After all CUDA should have more detailed documentation :rolleyes:

Not really. The “texture unit” is really just a small cache for reading from global memory (OK, it has built in fixed-function interpolation, but that is mainly for graphics). All read through textures still come over the same global memory bus: there is only one connection from the GPU to the memory.

Texture units can become overloaded even if you read from global memory and textures. The texture units can only supply so many “reads” per second, so if you make a lot of small reads you can hit this limit before running out of bandwidth in some cases. For example, it is almost always better to do one float4 texture read than to do 4 float texture reads.

It is the same bus, so you can’t achieve a higher bandwidth no matter how you slice it. There are only so many bits on the bus and so many clock ticks per second.

On modern hardware: coalesced access == texture cache reads (within fluctuations). If you go all the way back to compute 1.0 (8800 GTX / Tesla C870), then texture reads of 128-bit data types are 2x faster than coalesced reads of 128-bit data types. But that is a non-issue on anything newer.

Basically, the easiest way to think of the texture cache is as a way to efficiently read from global memory in an un-coalesced way.

Ok now that’s clear thanks External Image

Could anyone clarify why is this? Why was this difference in texture vs global?

I’ve also been wondering what is the reason for texture memory not being used for matrix multiplication

Any official information on the size of the texture cache in each Multiprocessor?

(it has been said here that it’s 8 KiB, but I’d like to be able to put a reference in my thesis)

About the “number of texture reads per second”, what value does exactly this number takes?

I mean, I’ve run MisterAnderson42’s bandwidthTest and I’ve always gotten a greater bandwith with the texture memory (I have a GTX 275).

What do you mean by this premium? When reading float4 instead of 4 floats? For me that was quite different from 25%:

GTX 275, 128 threads per block, lots of blocks

copy_gmem<float> - Bandwidth:	100.523779 GiB/s

copy_gmem<float2> - Bandwidth:	101.778525 GiB/s

copy_gmem<float4> - Bandwidth:	93.921721 GiB/s

copy_tex<float> - Bandwidth:	103.165003 GiB/s

copy_tex<float2> - Bandwidth:	106.296428 GiB/s

copy_tex<float4> - Bandwidth:	105.912863 GiB/s

write_only<float> - Bandwidth:	64.749816 GiB/s

write_only<float2> - Bandwidth:	65.091805 GiB/s

write_only<float4> - Bandwidth:	64.326884 GiB/s

read_only_gmem<float> - Bandwidth:	68.311705 GiB/s

read_only_gmem<float2> - Bandwidth:	92.205778 GiB/s

read_only_gmem<float4> - Bandwidth:	50.456122 GiB/s

read_only_tex<float> - Bandwidth:	68.385170 GiB/s

read_only_tex<float2> - Bandwidth:	93.662547 GiB/s

read_only_tex<float4> - Bandwidth:	86.357301 GiB/s

Yes, it is in the programming guide in Appendix A along with all of the other specifications.

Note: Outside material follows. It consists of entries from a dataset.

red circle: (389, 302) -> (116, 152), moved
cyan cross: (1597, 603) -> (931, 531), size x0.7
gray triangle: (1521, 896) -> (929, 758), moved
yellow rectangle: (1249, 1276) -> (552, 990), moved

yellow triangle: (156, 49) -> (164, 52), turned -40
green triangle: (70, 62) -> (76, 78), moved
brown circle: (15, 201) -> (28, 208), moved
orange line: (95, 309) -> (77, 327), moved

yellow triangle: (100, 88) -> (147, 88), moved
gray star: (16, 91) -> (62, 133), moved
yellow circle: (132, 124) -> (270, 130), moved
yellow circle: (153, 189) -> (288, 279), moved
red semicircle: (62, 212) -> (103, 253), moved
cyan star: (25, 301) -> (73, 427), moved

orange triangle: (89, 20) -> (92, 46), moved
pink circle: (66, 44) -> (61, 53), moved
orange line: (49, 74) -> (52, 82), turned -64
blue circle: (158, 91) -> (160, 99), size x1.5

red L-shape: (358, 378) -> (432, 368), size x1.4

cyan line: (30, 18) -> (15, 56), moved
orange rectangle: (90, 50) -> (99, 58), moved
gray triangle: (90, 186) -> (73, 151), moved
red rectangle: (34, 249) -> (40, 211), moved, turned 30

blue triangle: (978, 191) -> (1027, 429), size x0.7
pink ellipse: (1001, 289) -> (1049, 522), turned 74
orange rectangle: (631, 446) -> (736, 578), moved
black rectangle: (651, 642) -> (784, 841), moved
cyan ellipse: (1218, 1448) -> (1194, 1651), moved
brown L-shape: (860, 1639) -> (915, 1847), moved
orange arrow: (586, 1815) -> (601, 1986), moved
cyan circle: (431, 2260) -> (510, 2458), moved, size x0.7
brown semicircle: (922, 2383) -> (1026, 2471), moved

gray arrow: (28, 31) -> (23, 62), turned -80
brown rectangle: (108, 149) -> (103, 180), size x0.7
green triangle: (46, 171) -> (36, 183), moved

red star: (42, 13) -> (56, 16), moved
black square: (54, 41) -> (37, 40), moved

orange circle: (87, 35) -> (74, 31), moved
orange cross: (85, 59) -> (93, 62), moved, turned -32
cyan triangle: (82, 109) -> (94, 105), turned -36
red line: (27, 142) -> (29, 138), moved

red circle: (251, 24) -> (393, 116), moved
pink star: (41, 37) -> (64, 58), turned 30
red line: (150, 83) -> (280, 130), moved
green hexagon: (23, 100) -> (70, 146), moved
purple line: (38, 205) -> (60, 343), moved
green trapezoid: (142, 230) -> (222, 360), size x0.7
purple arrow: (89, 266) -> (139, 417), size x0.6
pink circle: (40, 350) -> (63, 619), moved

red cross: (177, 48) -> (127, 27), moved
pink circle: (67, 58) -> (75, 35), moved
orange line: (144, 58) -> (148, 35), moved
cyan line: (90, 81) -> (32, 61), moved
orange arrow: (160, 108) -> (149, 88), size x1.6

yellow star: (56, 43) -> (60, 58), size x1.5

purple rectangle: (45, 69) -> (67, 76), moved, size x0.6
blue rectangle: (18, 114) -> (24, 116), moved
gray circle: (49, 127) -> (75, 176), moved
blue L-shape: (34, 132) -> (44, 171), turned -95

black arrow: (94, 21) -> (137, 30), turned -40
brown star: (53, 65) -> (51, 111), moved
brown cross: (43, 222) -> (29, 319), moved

If you look at the quote carefully, I said three floats. (i.e. I have xyz data and it is faster to read when packed into float4’s with dummy entires in the w component than to perform 3 separate float reads). You won’t see a difference in my bandwidth test program because it only performs a single read and write per thread. The specific benchmark where I get better performance with float4 vs 3 float reads makes ~100 semi-random xyz reads per thread.

Regarding the “number of texture reads per second”: I don’t know for certain. This is something that someone that knows more about the GPU hardware suggested to me as a reason for a benchmark a long time ago. I don’t really recall which thread it was in.

Edit: OK, the wording of that last sentence doesn’t really make sense… I’m too tired to be posting to the forums.

What I tried to say is that a while back I posted some strange performance results from a small benchmark. After a long discussion, someone that knows a lot more than the GPU hardware than me pointed out that the GPU can only serve so many texture fetches per second. That explained the results of the benchmark rather well. The thread is so old I have no idea where to find it now.